**What the task requires**
This exercise asks for an exact copy of the lines from the one containing "List each element's" through the final line of the material, with pictures omitted.

-- Exercise material follows --

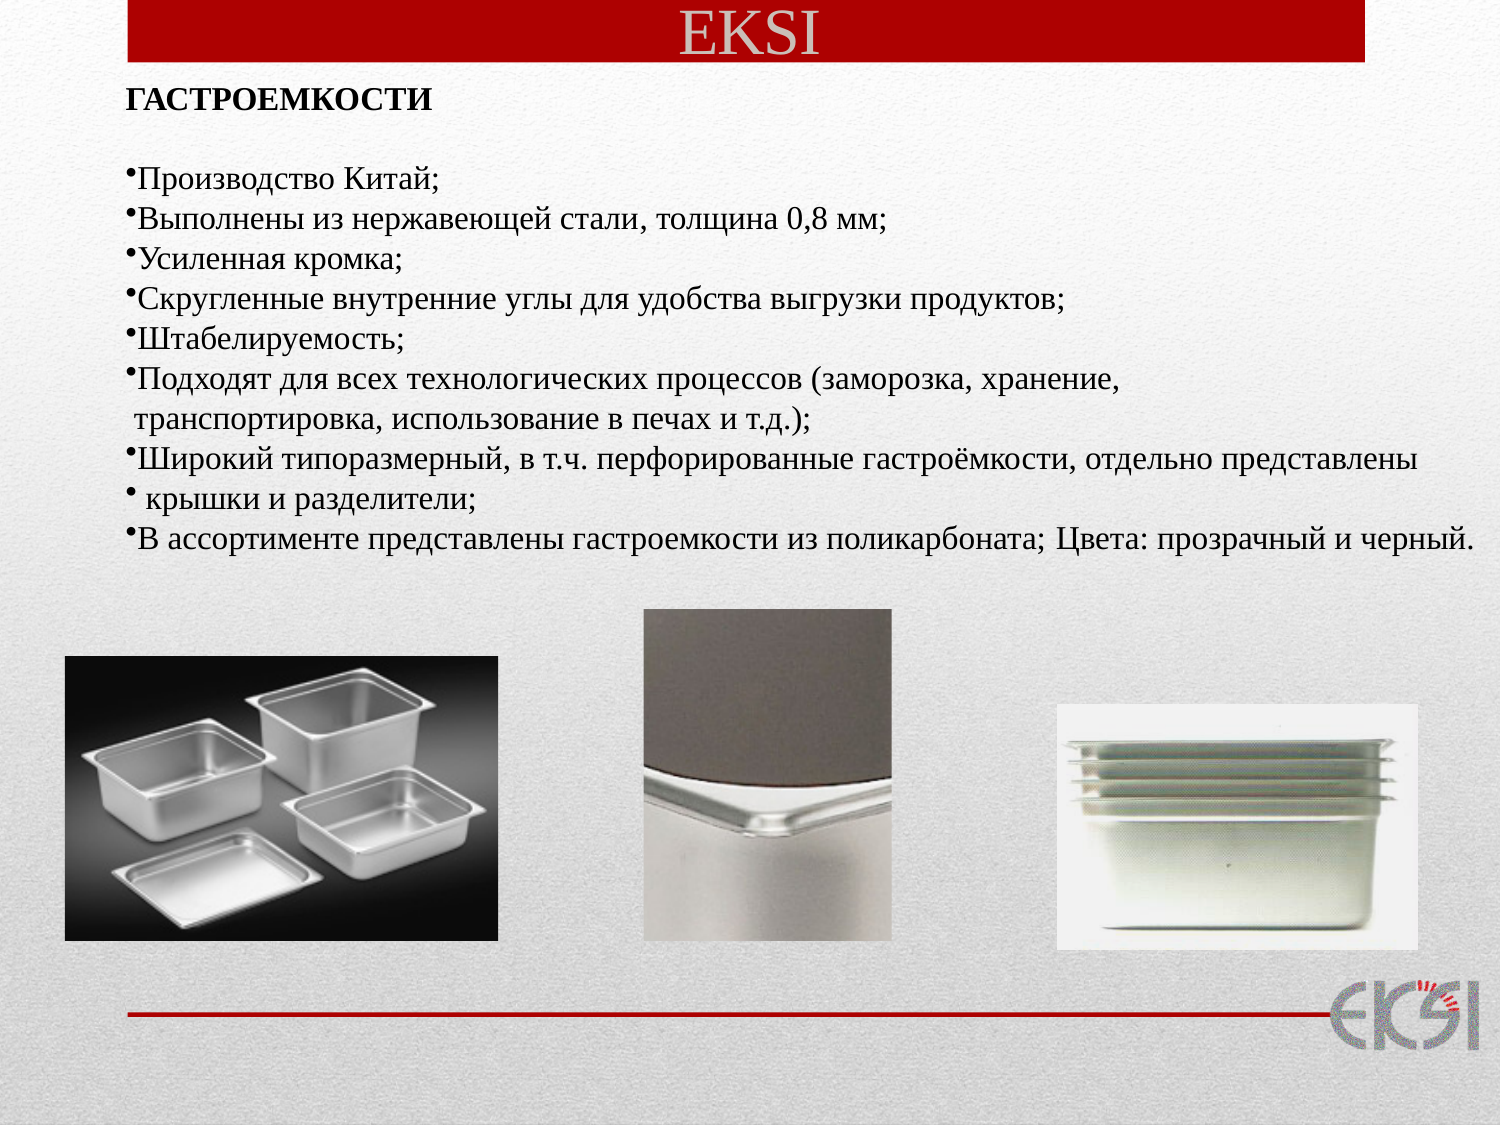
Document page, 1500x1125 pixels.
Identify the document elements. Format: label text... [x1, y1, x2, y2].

text_box EKSI [112, 0, 1388, 76]
picture [64, 656, 499, 942]
picture [642, 608, 893, 942]
text_box ГАСТРОЕМКОСТИ Производство Китай; Выполнены из нержавеющей стали, толщина 0,8 мм; Усиленная кромка; Скругленные внутренние углы для удобства выгрузки продуктов; Штабелируемость; Подходят для всех технологических процессов (заморозка, хранение, транспортировка, использование в печах и т.д.); Широкий типоразмерный, в т.ч. перфорированные гастроёмкости, отдельно представлены крышки и разделители; В ассортименте представлены гастроемкости из поликарбоната; Цвета: прозрачный и черный. [110, 69, 1491, 564]
picture [1056, 703, 1498, 1067]
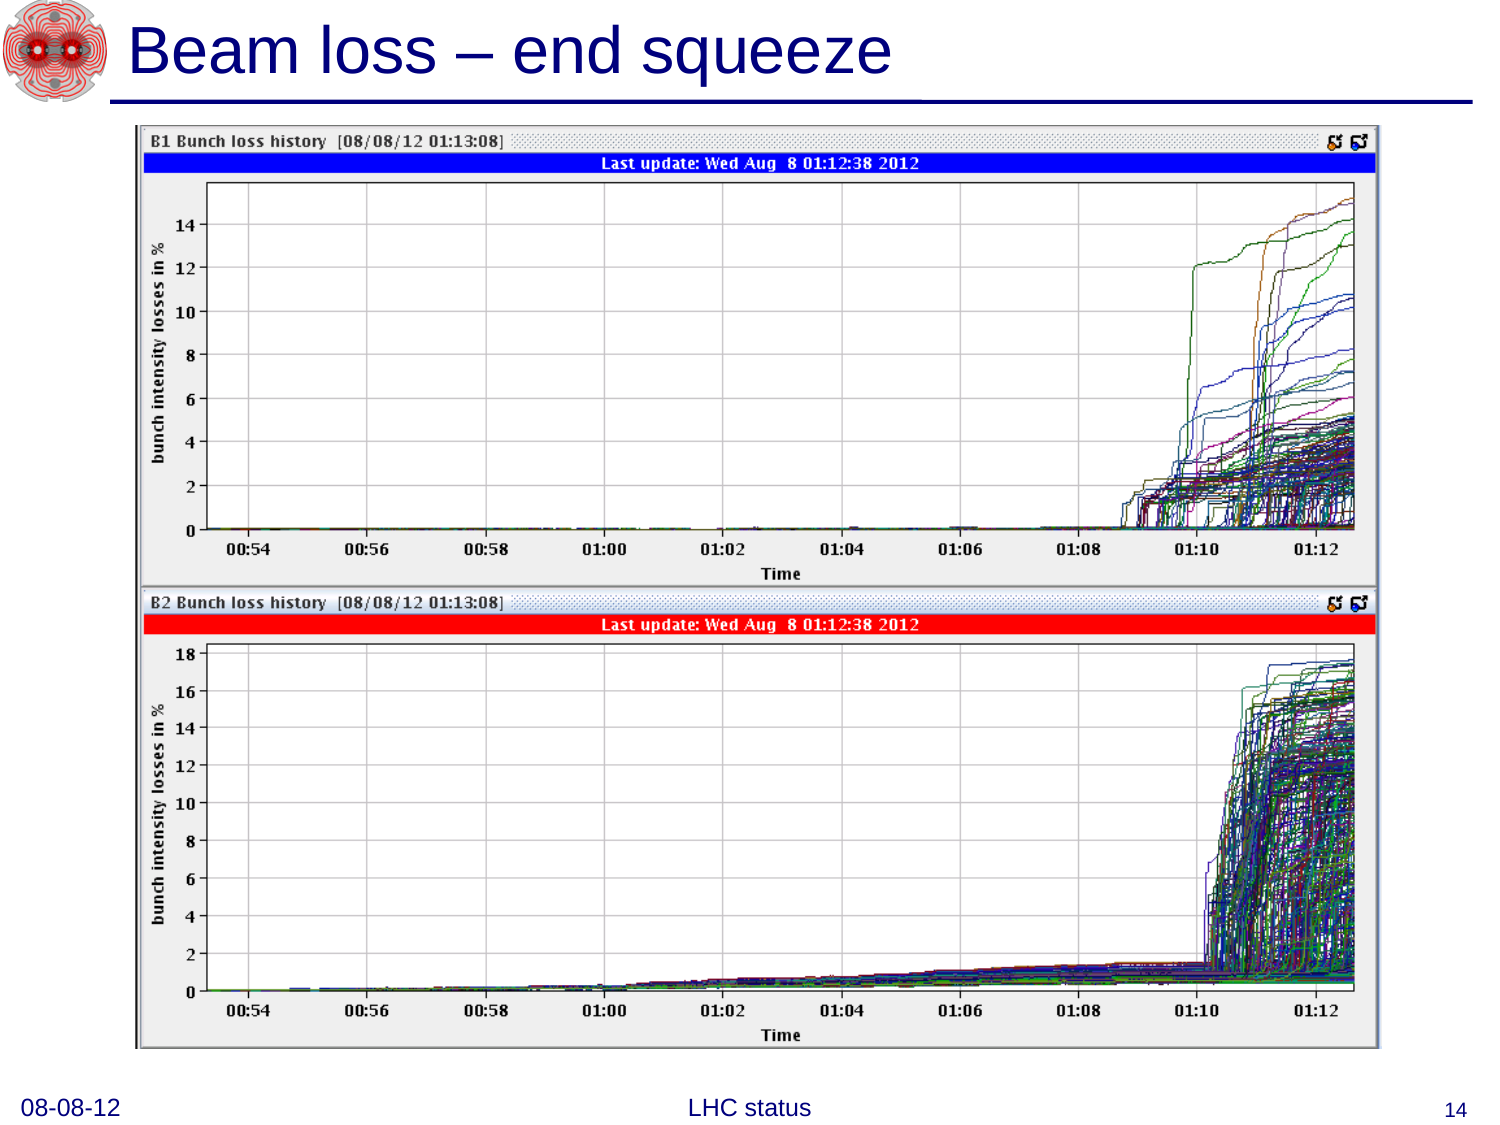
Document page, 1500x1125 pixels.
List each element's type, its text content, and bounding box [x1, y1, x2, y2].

footer LHC status [512, 1087, 988, 1125]
slide_number 14 [1131, 1087, 1483, 1125]
title Beam loss – end squeeze [111, 3, 1463, 91]
picture [135, 125, 1383, 1049]
picture [0, 0, 108, 103]
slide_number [5, 1085, 356, 1125]
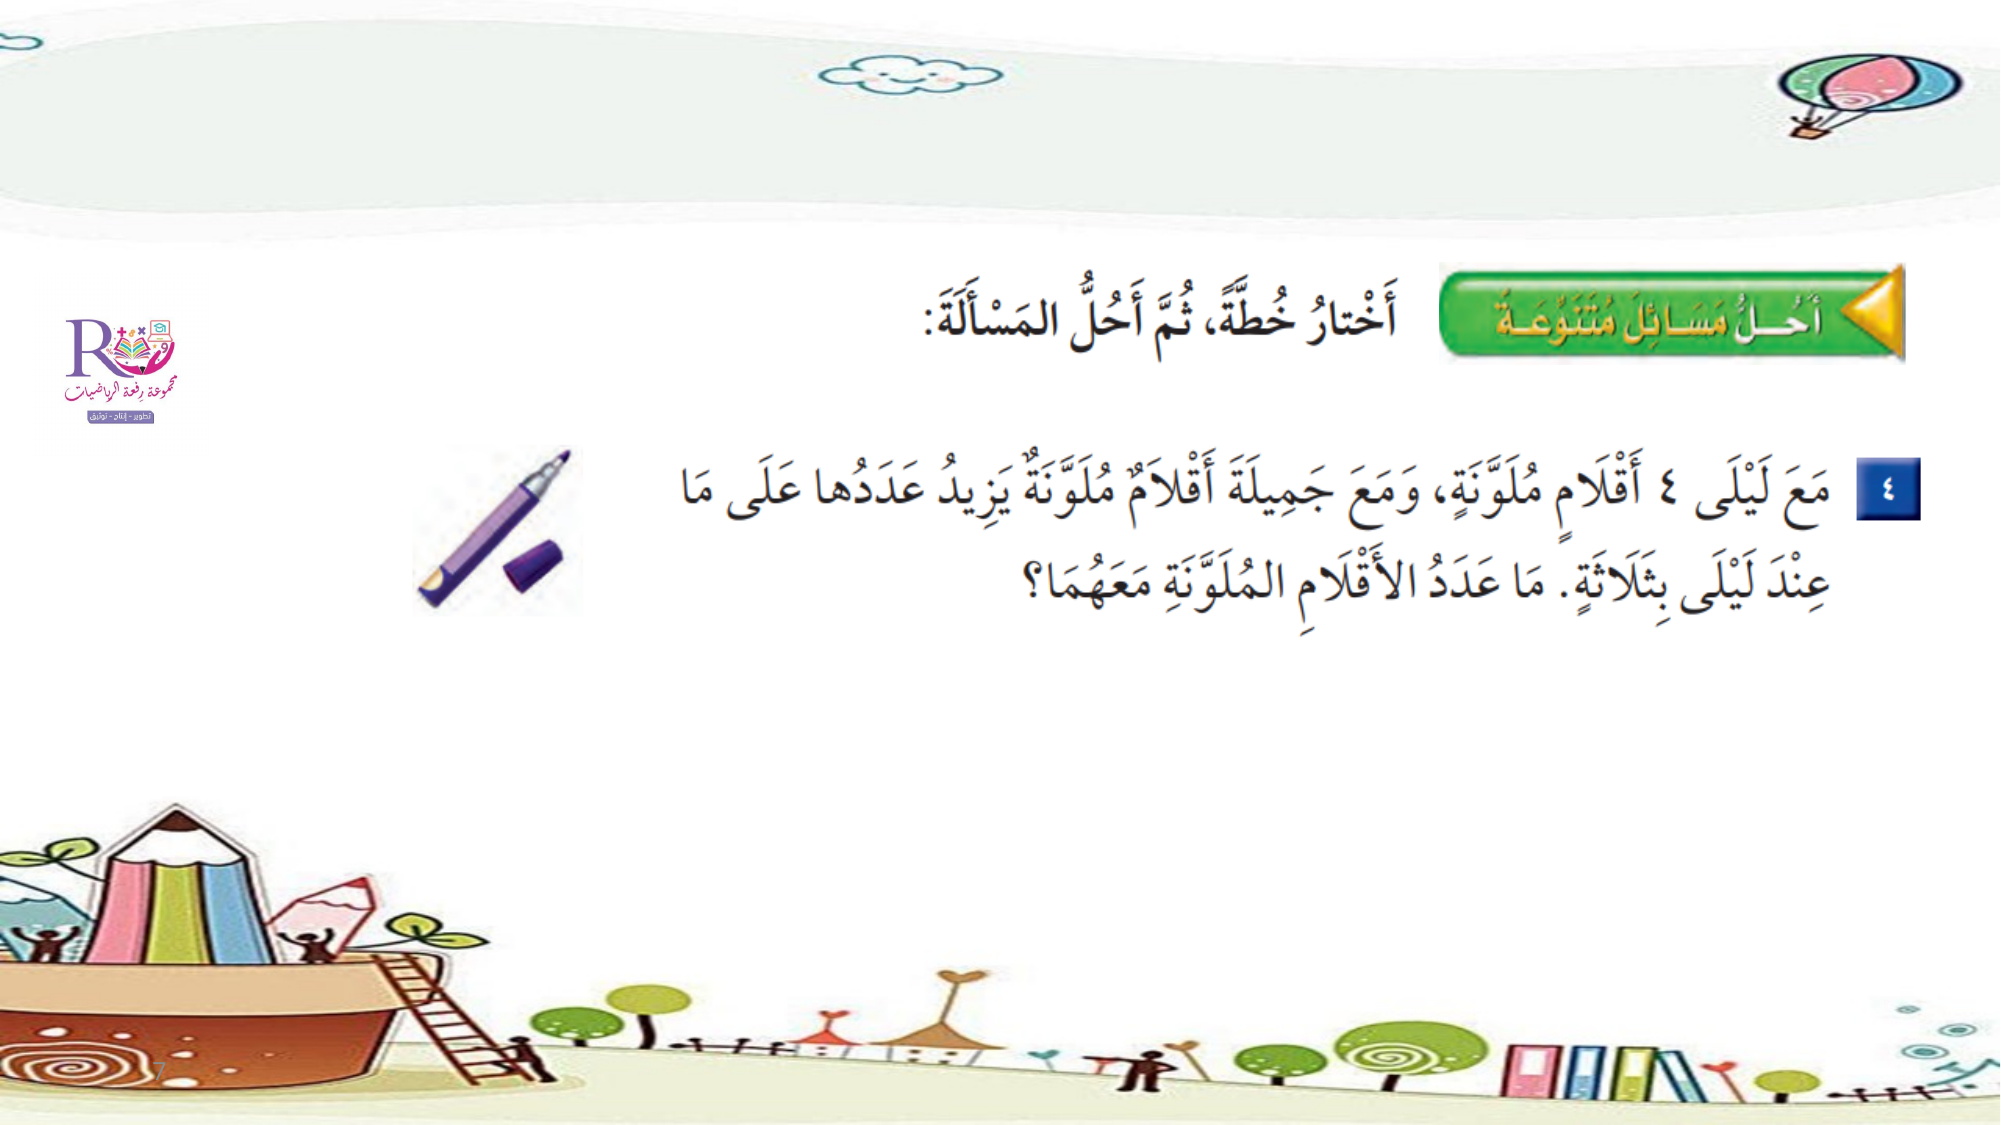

-- Exercise material concluded --

**Response to this task**
List each element's type, its text content, and bounding box [x1, y1, x2, y2].

footer LHC status [512, 1087, 988, 1125]
slide_number 14 [1131, 1087, 1483, 1125]
title Beam loss – end squeeze [111, 3, 1463, 91]
picture [135, 125, 1383, 1049]
picture [0, 0, 108, 103]
slide_number [5, 1085, 356, 1125]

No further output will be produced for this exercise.